After some time abroad, Tate returned to Tennessee in 1930. Like many of the Fugitives, he joined the Southern Agrarian movement of the time and contributed to their manifesto, I'll Take My Stand (1930). Tate was a poet in residence at Princeton University until 1942. He began teaching at New York University in 1948 and accepted a tenured appointment at the University of Minnesota in 1951. He was also the Poet Laureate Consultant in Poetry to the Library of Congress from 1943 to 1944.
Tate was married three times. He married writer Caroline Gordon in 1925, poet Isabella Gardner in 1959, and Helen Heinz, a former student at the University of Minnesota, in 1966.
Peter Matthew Hillsman Taylor (1917-1994), a short story author, was born on January 8, 1917, in Trenton, Tennessee. His family first moved to Nashville and then St. Louis before settling in Memphis where he graduated from high school in 1935. Taylor attended several colleges, beginning with his enrollment at Southwestern College in Memphis in 1936 where he was taught by poet Allen Tate. He transferred to Vanderbilt University to study writing with John Crowe Ransom and then followed Ransom to Kenyon College. He then went on to Louisiana State to study under Robert Penn Warren and Cleanth Brooks. Taylor was drafted into the army in 1940 and served for five years. After his service, he taught as several universities, including Kenyon College and the University of Virginia, before settling in Charlottesville, Virginia.
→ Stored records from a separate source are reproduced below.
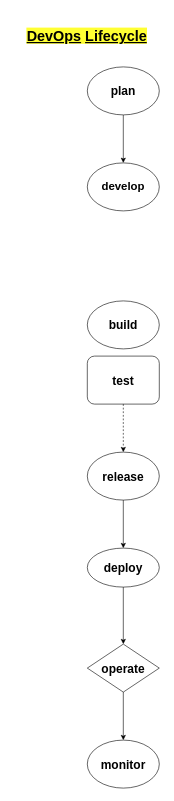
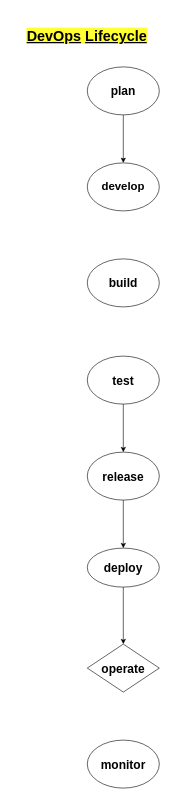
  <mxCell id="0" />
  <mxCell id="1" parent="0" />
  <mxCell id="2" value="" style="edgeStyle=orthogonalEdgeStyle;rounded=0;orthogonalLoop=1;jettySize=auto;html=1;" edge="1" parent="1" source="3" target="5"><mxGeometry relative="1" as="geometry" /></mxCell>
  <mxCell id="3" value="&lt;font style=&quot;font-size: 20px;&quot;&gt;&lt;b&gt;plan&lt;/b&gt;&lt;/font&gt;" style="ellipse;whiteSpace=wrap;html=1;" parent="1" vertex="1"><mxGeometry x="145" y="111" width="120" height="80" as="geometry" /></mxCell>
  <mxCell id="4" value="" style="endArrow=classic;html=1;exitX=0.5;exitY=1;exitDx=0;exitDy=0;" parent="1" source="3" edge="1"><mxGeometry width="50" height="50" relative="1" as="geometry"><mxPoint x="150" y="251" as="sourcePoint" /><mxPoint x="205" y="191" as="targetPoint" /></mxGeometry></mxCell>
  <mxCell id="5" value="&lt;font style=&quot;font-size: 19px;&quot;&gt;&lt;b style=&quot;&quot;&gt;develop&lt;/b&gt;&lt;/font&gt;" style="ellipse;whiteSpace=wrap;html=1;" parent="1" vertex="1"><mxGeometry x="145" y="271" width="120" height="80" as="geometry" /></mxCell>
- <mxCell id="6" value="&lt;b&gt;&lt;font style=&quot;font-size: 20px;&quot;&gt;build&lt;/font&gt;&lt;/b&gt;" style="ellipse;whiteSpace=wrap;html=1;" vertex="1" parent="1"><mxGeometry x="145" y="501" width="120" height="80" as="geometry" /></mxCell>
- <mxCell id="7" value="" style="edgeStyle=orthogonalEdgeStyle;rounded=0;orthogonalLoop=1;jettySize=auto;html=1;dashed=1;" edge="1" parent="1" source="8" target="10"><mxGeometry relative="1" as="geometry" /></mxCell>
- <mxCell id="8" value="&lt;b&gt;&lt;font style=&quot;font-size: 20px;&quot;&gt;test&lt;/font&gt;&lt;/b&gt;" style="whiteSpace=wrap;html=1;rounded=1;" vertex="1" parent="1"><mxGeometry x="145" y="593" width="120" height="80" as="geometry" /></mxCell>
+ <mxCell id="6" value="&lt;b&gt;&lt;font style=&quot;font-size: 20px;&quot;&gt;build&lt;/font&gt;&lt;/b&gt;" style="ellipse;whiteSpace=wrap;html=1;" vertex="1" parent="1"><mxGeometry x="145" y="431" width="120" height="80" as="geometry" /></mxCell>
+ <mxCell id="7" value="" style="edgeStyle=orthogonalEdgeStyle;rounded=0;orthogonalLoop=1;jettySize=auto;html=1;" edge="1" parent="1" source="8" target="10"><mxGeometry relative="1" as="geometry" /></mxCell>
+ <mxCell id="8" value="&lt;b&gt;&lt;font style=&quot;font-size: 20px;&quot;&gt;test&lt;/font&gt;&lt;/b&gt;" style="ellipse;whiteSpace=wrap;html=1;" vertex="1" parent="1"><mxGeometry x="145" y="593" width="120" height="80" as="geometry" /></mxCell>
  <mxCell id="9" value="" style="edgeStyle=orthogonalEdgeStyle;rounded=0;orthogonalLoop=1;jettySize=auto;html=1;" edge="1" parent="1" source="10" target="12"><mxGeometry relative="1" as="geometry" /></mxCell>
  <mxCell id="10" value="&lt;b&gt;&lt;font style=&quot;font-size: 20px;&quot;&gt;release&lt;/font&gt;&lt;/b&gt;" style="ellipse;whiteSpace=wrap;html=1;" vertex="1" parent="1"><mxGeometry x="145" y="753" width="120" height="80" as="geometry" /></mxCell>
  <mxCell id="11" value="" style="edgeStyle=orthogonalEdgeStyle;rounded=0;orthogonalLoop=1;jettySize=auto;html=1;" edge="1" parent="1" source="12" target="14"><mxGeometry relative="1" as="geometry" /></mxCell>
  <mxCell id="12" value="&lt;b&gt;&lt;font style=&quot;font-size: 20px;&quot;&gt;deploy&lt;/font&gt;&lt;/b&gt;" style="ellipse;whiteSpace=wrap;html=1;" vertex="1" parent="1"><mxGeometry x="145" y="913" width="120" height="65" as="geometry" /></mxCell>
- <mxCell id="13" value="" style="edgeStyle=orthogonalEdgeStyle;rounded=0;orthogonalLoop=1;jettySize=auto;html=1;" edge="1" parent="1" source="14" target="15"><mxGeometry relative="1" as="geometry" /></mxCell>
  <mxCell id="14" value="&lt;b&gt;&lt;font style=&quot;font-size: 20px;&quot;&gt;operate&lt;/font&gt;&lt;/b&gt;" style="rhombus;whiteSpace=wrap;html=1;" vertex="1" parent="1"><mxGeometry x="145" y="1073" width="120" height="80" as="geometry" /></mxCell>
  <mxCell id="15" value="&lt;b&gt;&lt;font style=&quot;font-size: 20px;&quot;&gt;monitor&lt;/font&gt;&lt;/b&gt;" style="ellipse;whiteSpace=wrap;html=1;" vertex="1" parent="1"><mxGeometry x="145" y="1233" width="120" height="80" as="geometry" /></mxCell>
  <mxCell id="16" value="&lt;h1&gt;&lt;b style=&quot;background-color: rgb(255, 255, 51);&quot;&gt;&lt;u&gt;DevOps&lt;/u&gt;&amp;nbsp;&lt;u&gt;Lifecycle&lt;/u&gt;&lt;/b&gt;&lt;/h1&gt;" style="text;html=1;align=center;verticalAlign=middle;resizable=0;points=[];autosize=1;strokeColor=none;fillColor=none;" vertex="1" parent="1"><mxGeometry x="20" y="20" width="248" height="80" as="geometry" /></mxCell>
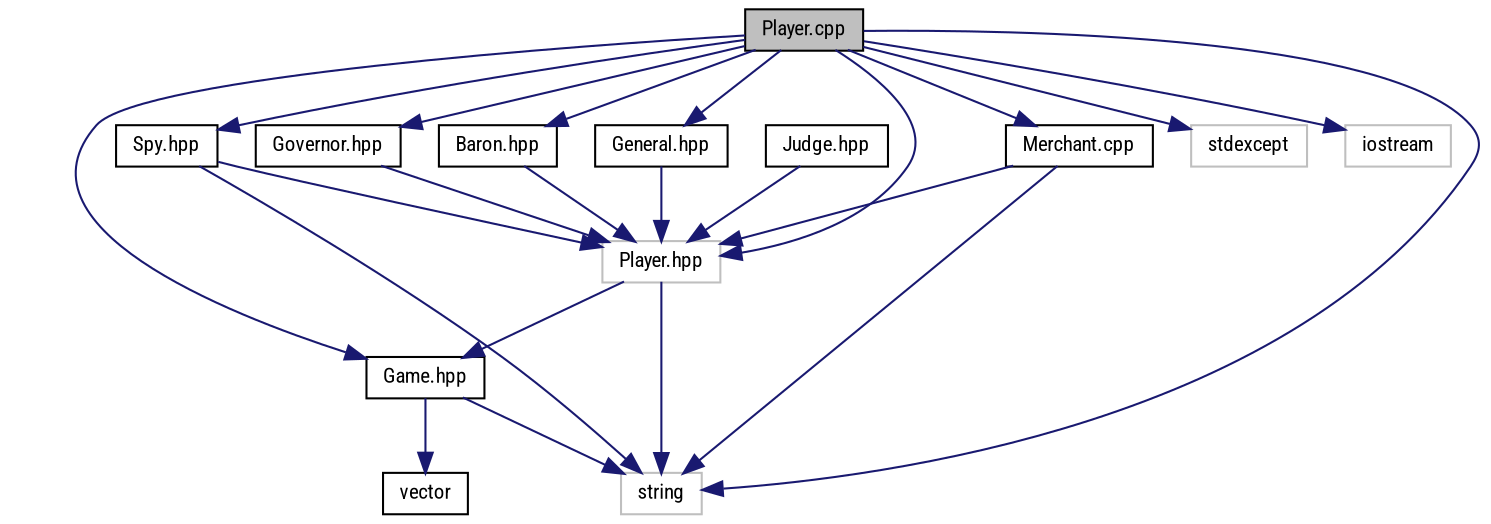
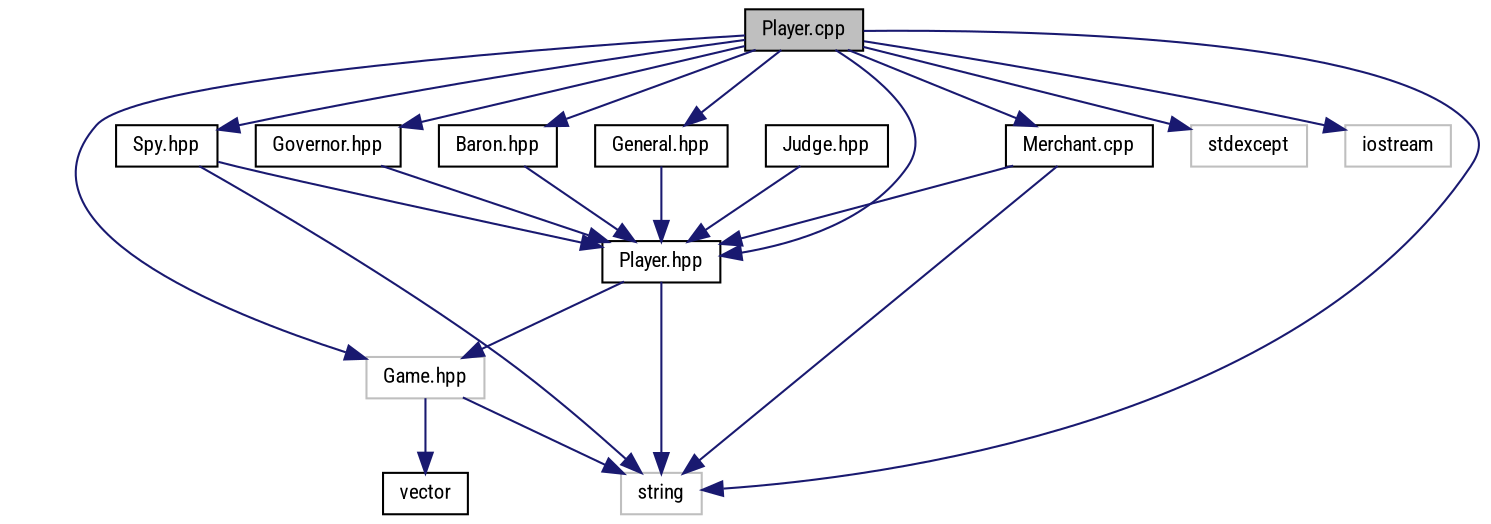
  digraph {
    fontname="Roboto Condensed"
    node [color=black fillcolor=white fontname="Roboto Condensed" fontsize=10 shape=record style=filled]
    edge [color=midnightblue fontname="Roboto Condensed" fontsize=10 labelfontname=Helvetica labelfontsize=10 style=solid]
    n1 [fillcolor=grey75 fontcolor=black height=0.2 label="Player.cpp" width=0.4]
-   n2 [height=0.2 label="Game.hpp" width=0.4]
-   n3 [color=grey75 height=0.2 label="Player.hpp" width=0.4]
+   n2 [color=grey75 height=0.2 label="Game.hpp" width=0.4]
+   n3 [height=0.2 label="Player.hpp" width=0.4]
    n4 [height=0.2 label="Governor.hpp" width=0.4]
    n5 [height=0.2 label="Spy.hpp" width=0.4]
    n6 [height=0.2 label="Baron.hpp" width=0.4]
    n7 [height=0.2 label="General.hpp" width=0.4]
    n8 [height=0.2 label="Merchant.cpp" width=0.4]
    n9 [color=grey75 height=0.2 label=stdexcept width=0.4]
    n10 [color=grey75 height=0.2 label=iostream width=0.4]
    n11 [color=grey75 height=0.2 label=string width=0.4]
    n12 [height=0.2 label=vector width=0.4]
    n13 [height=0.2 label="Judge.hpp" width=0.4]
    n1 -> n2
    n1 -> n3
    n1 -> n4
    n1 -> n5
    n1 -> n6
    n1 -> n7
    n1 -> n8
    n1 -> n9
    n1 -> n10
    n1 -> n11
    n2 -> n11
    n2 -> n12
    n3 -> n2
    n3 -> n11
    n4 -> n3
    n5 -> n3
    n5 -> n11
    n6 -> n3
    n7 -> n3
    n8 -> n3
    n8 -> n11
    n13 -> n3
  }
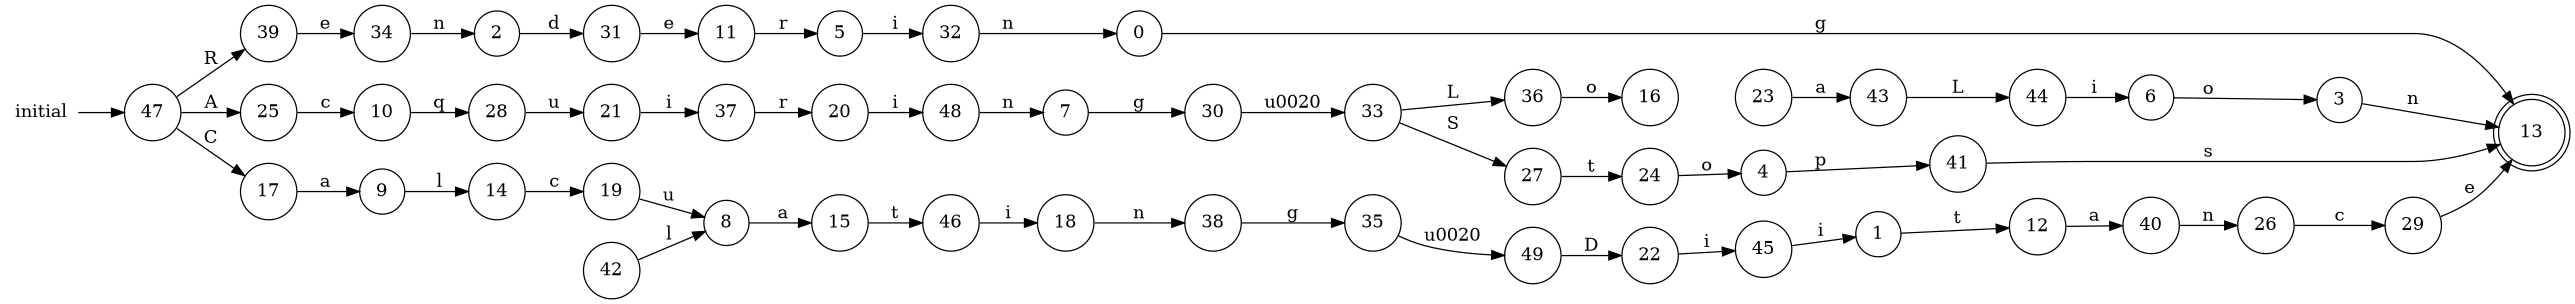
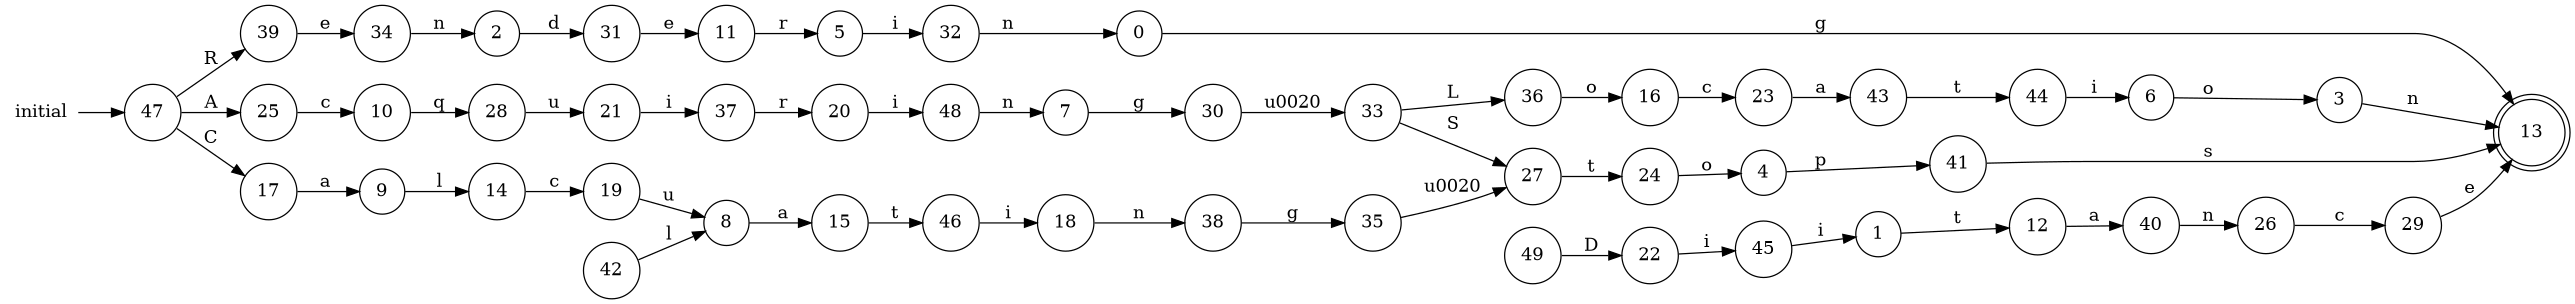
  digraph {
    rankdir=LR
    node [shape=circle]
    13 [shape=doublecircle]
    0
    1
    12
    40
    26
    2
    31
    11
    5
    3
    4
    41
    32
    6
    7
    30
    33
    27
    36
    8
    15
    46
    18
    9
    14
    19
    10
    28
    21
    37
    29
    42
    38
    16
    23
    43
    44
    17
    35
    49
    20
    48
    22
    45
    24
    25
    34
    39
    47
    initial [shape=plaintext]
    0 -> 13 [label=g]
    1 -> 12 [label=t]
    12 -> 40 [label=a]
    40 -> 26 [label=n]
    26 -> 29 [label=c]
    2 -> 31 [label=d]
    31 -> 11 [label=e]
    11 -> 5 [label=r]
    5 -> 32 [label=i]
    3 -> 13 [label=n]
    4 -> 41 [label=p]
    41 -> 13 [label=s]
    32 -> 0 [label=n]
    6 -> 3 [label=o]
    7 -> 30 [label=g]
    30 -> 33 [label="\u0020"]
    33 -> 27 [label=S]
    33 -> 36 [label=L]
    27 -> 24 [label=t]
    36 -> 16 [label=o]
    8 -> 15 [label=a]
    15 -> 46 [label=t]
    46 -> 18 [label=i]
    18 -> 38 [label=n]
    9 -> 14 [label=l]
    14 -> 19 [label=c]
    19 -> 8 [label=u]
    10 -> 28 [label=q]
    28 -> 21 [label=u]
    21 -> 37 [label=i]
    37 -> 20 [label=r]
    29 -> 13 [label=e]
    42 -> 8 [label=l]
    38 -> 35 [label=g]
+   16 -> 23 [label=c]
    23 -> 43 [label=a]
-   43 -> 44 [label=L]
+   43 -> 44 [label=t]
    44 -> 6 [label=i]
    17 -> 9 [label=a]
-   35 -> 49 [label="\u0020"]
+   35 -> 27 [label="\u0020"]
    49 -> 22 [label=D]
    20 -> 48 [label=i]
    48 -> 7 [label=n]
    22 -> 45 [label=i]
    45 -> 1 [label=i]
    24 -> 4 [label=o]
    25 -> 10 [label=c]
    34 -> 2 [label=n]
    39 -> 34 [label=e]
    47 -> 17 [label=C]
    47 -> 25 [label=A]
    47 -> 39 [label=R]
    initial -> 47
  }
His early stories were published in several literary magazines across the country as well as The New Yorker. His first book, A Long Fourth and Other Stories, was published in 1948 and included an introduction by Warren. In addition to short stories, Taylor also published several novels and plays. Taylor was awarded the Guggenheim Fellowship in 1950 and received a National Institute of Arts and Letters grant in 1951. He also won several awards including the gold medal for literature from the National Academy and Institute of Arts and Letters, the PEN/Faulkner award for fiction in 1983, and the Pulitzer Prize for fiction for A Summons to Memphis in 1987.